● AIM OF THE TASK:
When copying the data below, keep only the lines from the one with "hfov_deg: 67.3" through the one with "exposure_s: 1/120", word for word, and skip the pictures.

********************

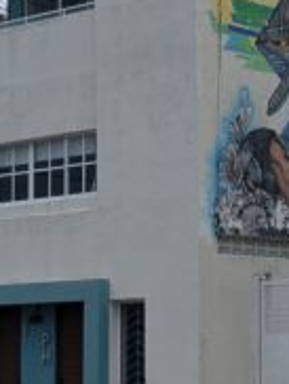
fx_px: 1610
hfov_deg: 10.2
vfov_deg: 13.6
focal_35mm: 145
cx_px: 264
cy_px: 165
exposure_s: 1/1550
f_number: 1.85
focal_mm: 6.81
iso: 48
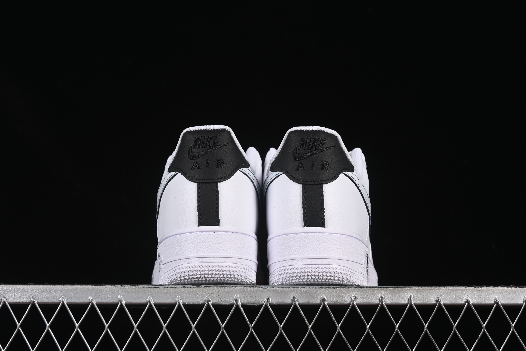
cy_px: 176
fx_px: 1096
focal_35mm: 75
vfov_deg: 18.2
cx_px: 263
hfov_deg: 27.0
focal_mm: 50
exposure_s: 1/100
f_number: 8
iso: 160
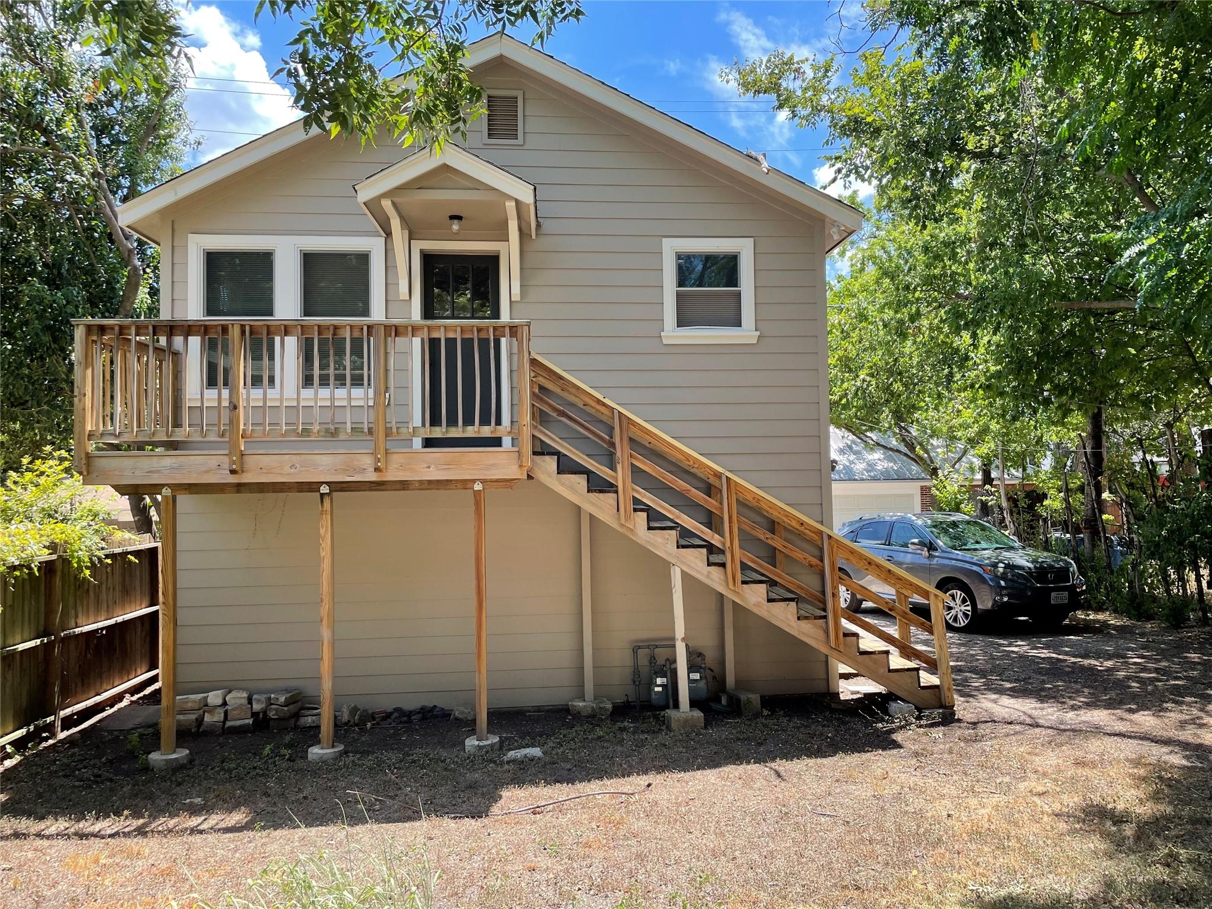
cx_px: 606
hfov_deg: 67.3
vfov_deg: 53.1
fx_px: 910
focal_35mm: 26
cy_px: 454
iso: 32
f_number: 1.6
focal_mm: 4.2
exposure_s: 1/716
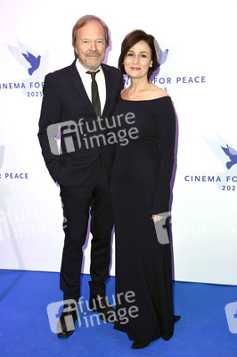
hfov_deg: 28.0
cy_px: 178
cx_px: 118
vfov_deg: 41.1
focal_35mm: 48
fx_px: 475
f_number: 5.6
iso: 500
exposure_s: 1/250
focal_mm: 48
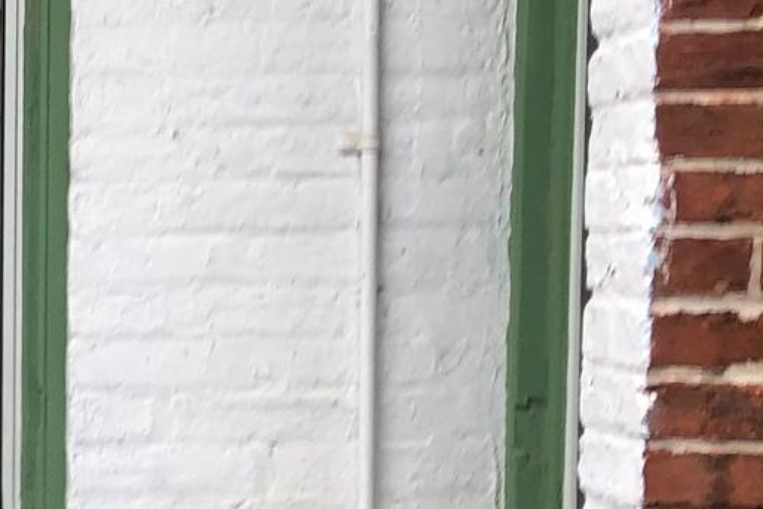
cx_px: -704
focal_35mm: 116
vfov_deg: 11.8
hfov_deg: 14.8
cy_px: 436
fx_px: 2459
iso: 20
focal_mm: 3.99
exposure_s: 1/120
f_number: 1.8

********************

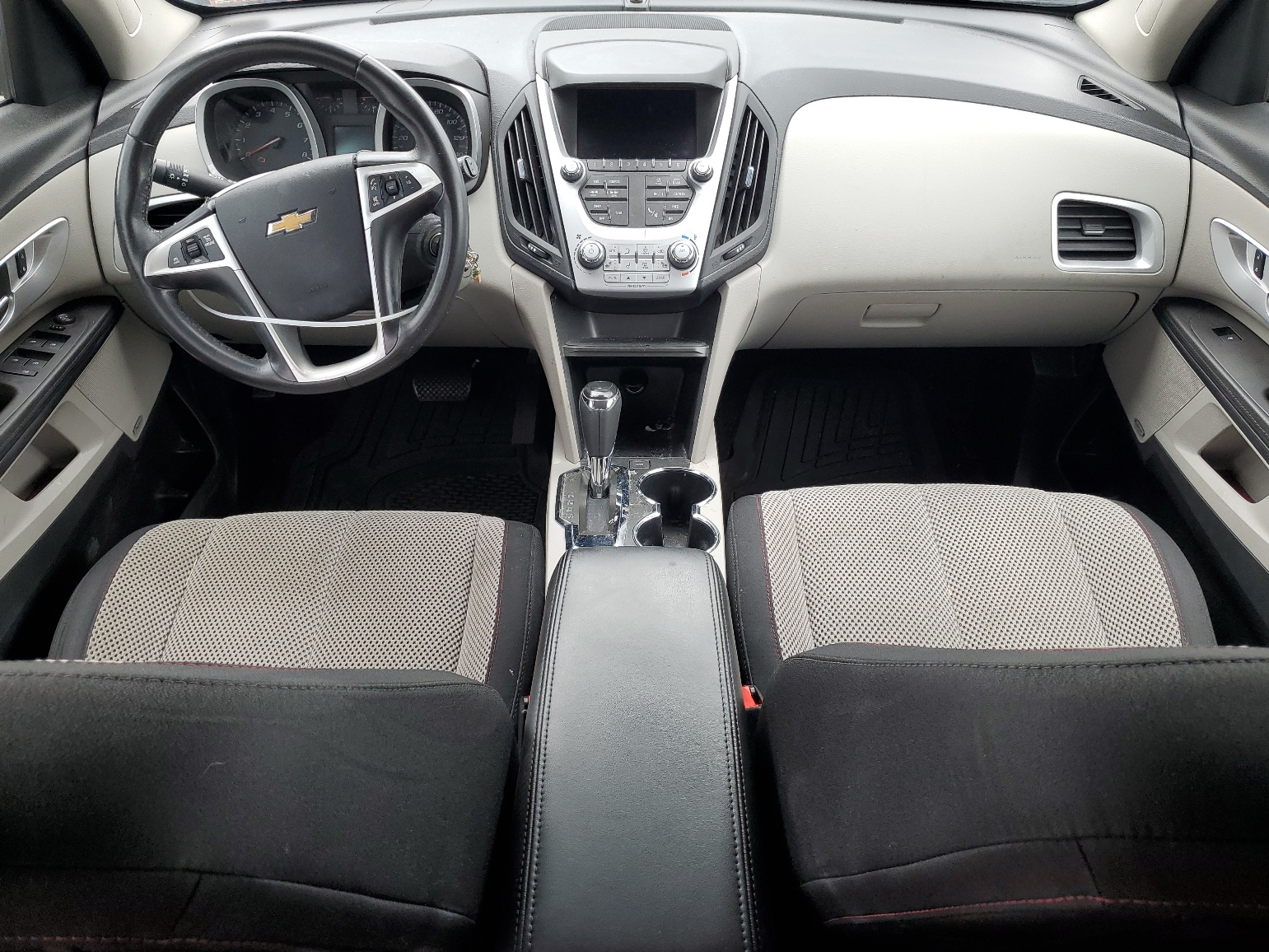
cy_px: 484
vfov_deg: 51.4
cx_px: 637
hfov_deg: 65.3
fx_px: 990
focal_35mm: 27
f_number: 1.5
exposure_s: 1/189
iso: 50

********************

● OUTPUT BELOW:
hfov_deg: 67.3
vfov_deg: 53.1
fx_px: 910
focal_35mm: 26
cy_px: 454
iso: 32
f_number: 1.6
focal_mm: 4.2
exposure_s: 1/716
hfov_deg: 28.0
cy_px: 178
cx_px: 118
vfov_deg: 41.1
focal_35mm: 48
fx_px: 475
f_number: 5.6
iso: 500
exposure_s: 1/250
focal_mm: 48
cx_px: -704
focal_35mm: 116
vfov_deg: 11.8
hfov_deg: 14.8
cy_px: 436
fx_px: 2459
iso: 20
focal_mm: 3.99
exposure_s: 1/120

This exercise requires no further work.